Should you buy LED bulbs? What about replacing an old vehicle with a more fuel-efficient vehicle? When exactly is an energy efficient upgrade worth the investment? While part of these questions has environmental and safety considerations - making the answer a definite “it depends” - the financial aspects are a little more straight-forward. Essentially the answer is “yes” if the item - LED bulbs, a car, or what have you - pays for itself in a certain time frame.
When something “pays for itself” it has cost less to run or use the same amount of money that it cost to purchase than if you had not replaced the item. In essence, this is the same as doubling your money. If it pays for itself in exactly one year, that means it’s the same as an equivalent investment that returns 100% APR.
I like math, so let’s do some math.
First, we look at the normal compound interest formula:
fv = pv (1 + r) ^ t
Note that pv is present value, fv is final value, r is rate, and t is time in years.
Since we’re looking at when our purchase pays for itself, essentially doubling the investment income, we know:
fv = 2pv
And can plug that into our equation:
2pv = pv (1 + r) ^ t
Solve for r:
2pv = pv (1 + r) ^ t 2 = (1 + r) ^ t 2 ^ (1/t) = 1 + r 2 ^ (1/t) - 1 = r r = 2 ^ (1/t) - 1
Remember that taking a number to the power of a reciprocal is the same as taking the root of that number. So
x ^ (1/2) is the square root of x,
x ^ (1/3) is the cube root of x, and so on.
I put my equation into Excel and figured out the equivalent rates for years 1 through 20:
This means something that pays for itself in less than a year is definitely worth the investment. I’d even say something that pays for itself less than ten years is worth it. Your mileage may vary, of course. Note that I’m only compounding annually. An investment that compounds more often (e.g. monthly or daily) would get slightly better returns.
Now let’s look at a couple of examples. I’m going to write these as math word problems. Sorry if it gives anyone flashbacks to math class!
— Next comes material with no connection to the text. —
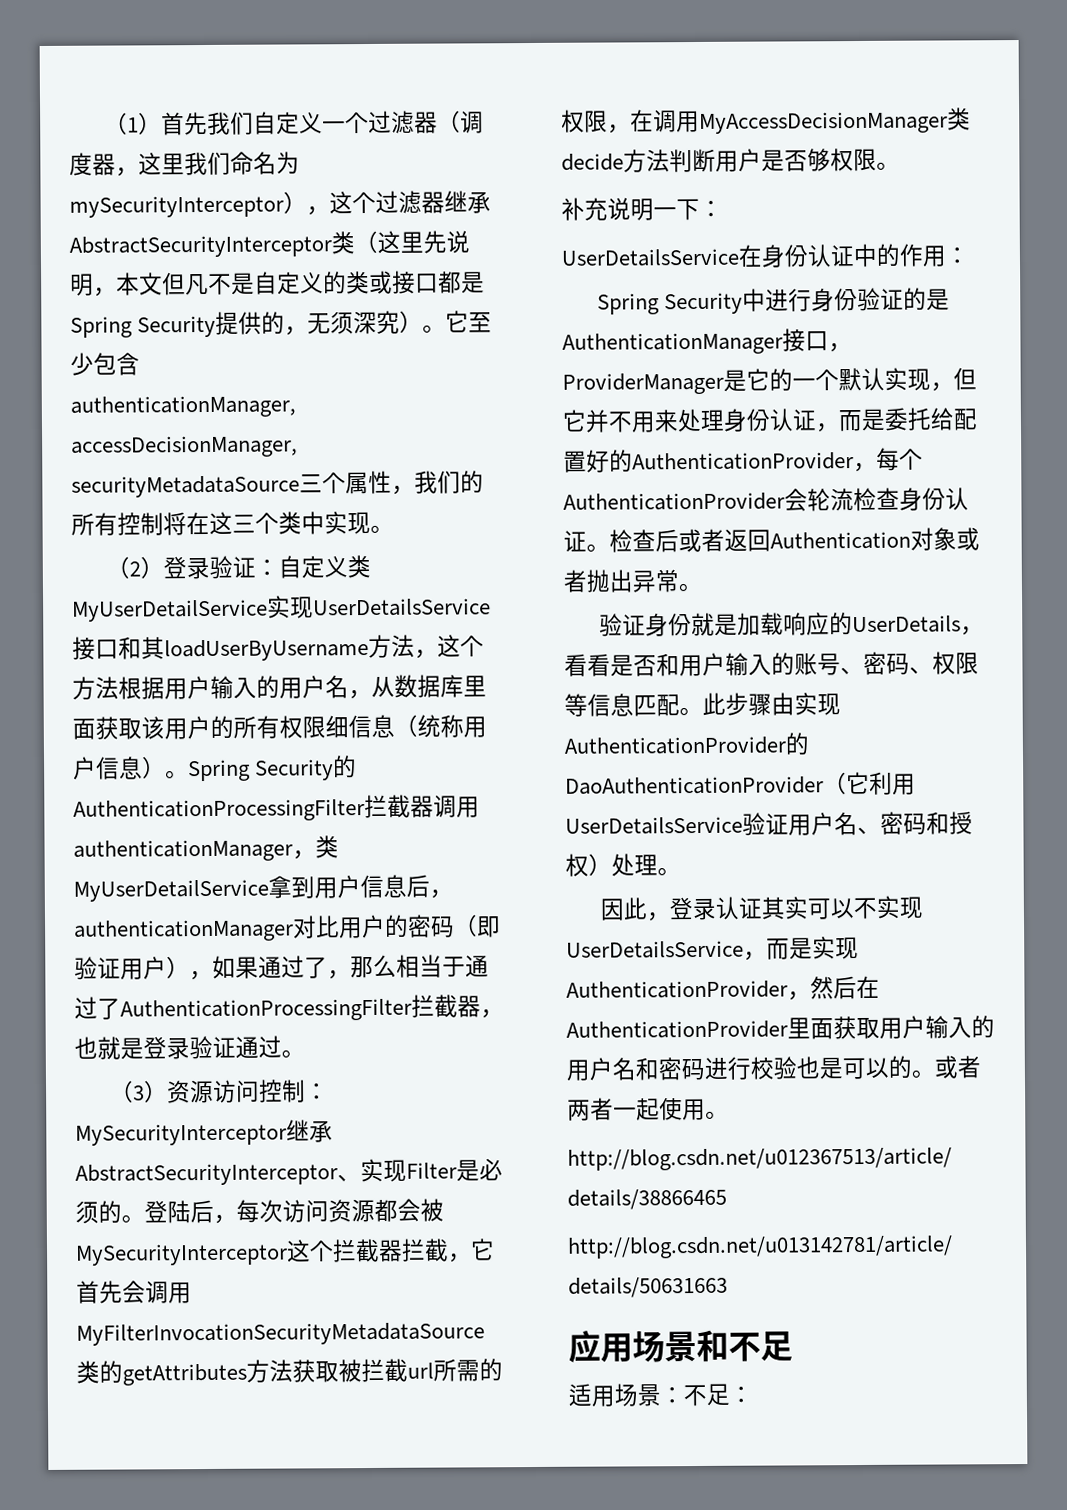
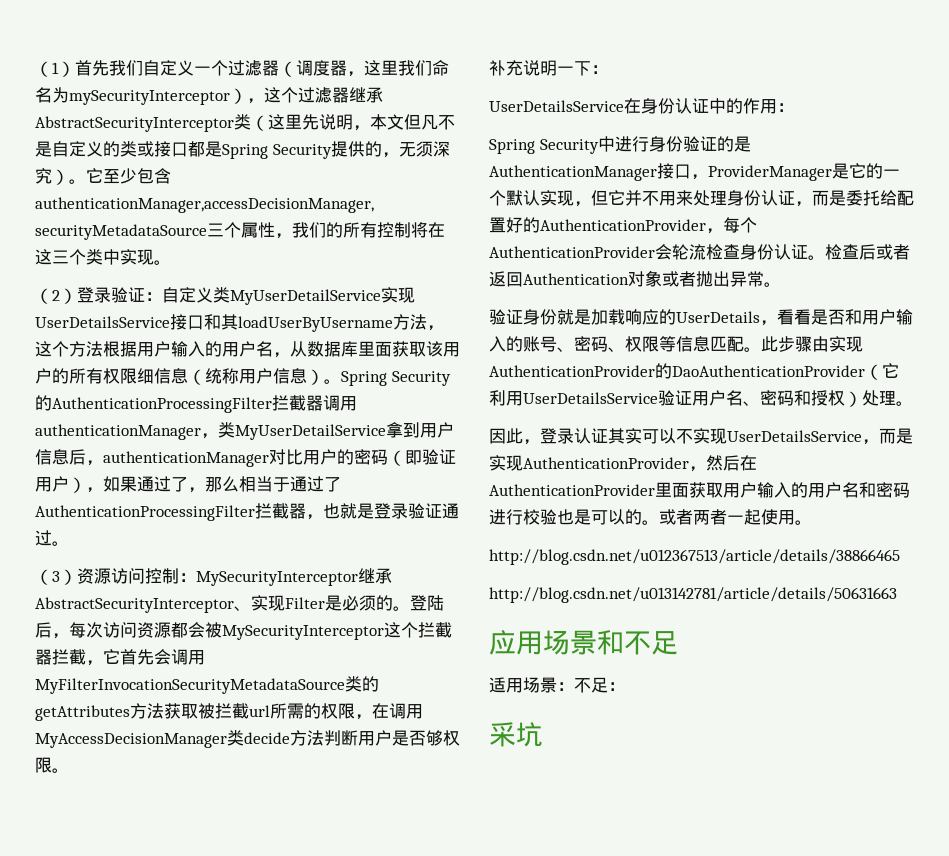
(753, 1394) none -> [489,722,543,747] // 采坑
A 60-watt equivalent LED lightbulb costs $3.25 and uses 6.5 watts of electricity. Assuming the bulb is on for eight hours a day and electricity costs 11¢ a kilowatt-hour, how soon will it pay for itself? What’s the approximate rate of return and is it worth it?
old daily cost: 60 watts * (1 kilowatt / 1000 watts) * 8 hours * $0.11 = $0.0528 new daily cost: 6.5 watts * (1 kilowatt / 1000 watts) * 8 hours * $0.11 = $0.00572 daily savings: $0.0528 - $0.00572 = $0.04708 days to payoff: $3.25 / $0.04708 = 69 days approximate rate of return = 2 ^ (1/[69/365]) - 1 = 3,812%
Is it worth it? Is over a 1000% return on your money worth it? Hell yeah!
Your current car gets 20 mpg. You drive an average amount, which is 3,000 miles a quarter. Gas costs $2.00 a gallon. How much should you pay for a car that gets 50 mpg in order for it to pay for itself in ten years (7.2% interest)? Assume all other maintenance costs are the same, gas prices are constant, and your current car is worth zero.
old yearly cost: 3,000 miles * (4 quarters / year) * (1 gallon / 20 miles) * $2.00 = $1,200 new yearly cost: 3,000 miles * (4 quarters / year) * (1 gallon / 50 miles) * $2.00 = $480 yearly savings: $1,200 - $480 = $720 ten-year savings = $720 * 10 years = $7,200
Oh, wow, I didn’t even use the compound interest equation here! I just decided, based on the table above, that ten years was a reasonable time since it was equivalent to 7.2% interest. Of course, the assumptions in this question were bad: maintenance costs for a 50 mpg car is probably going to be higher than maintenance costs for a 20 mpg car (since the 50 mpg car is probably a hybrid), gas is probably going to go up, and you could probably sell your current car for at least $500 (if it’s a crappy car).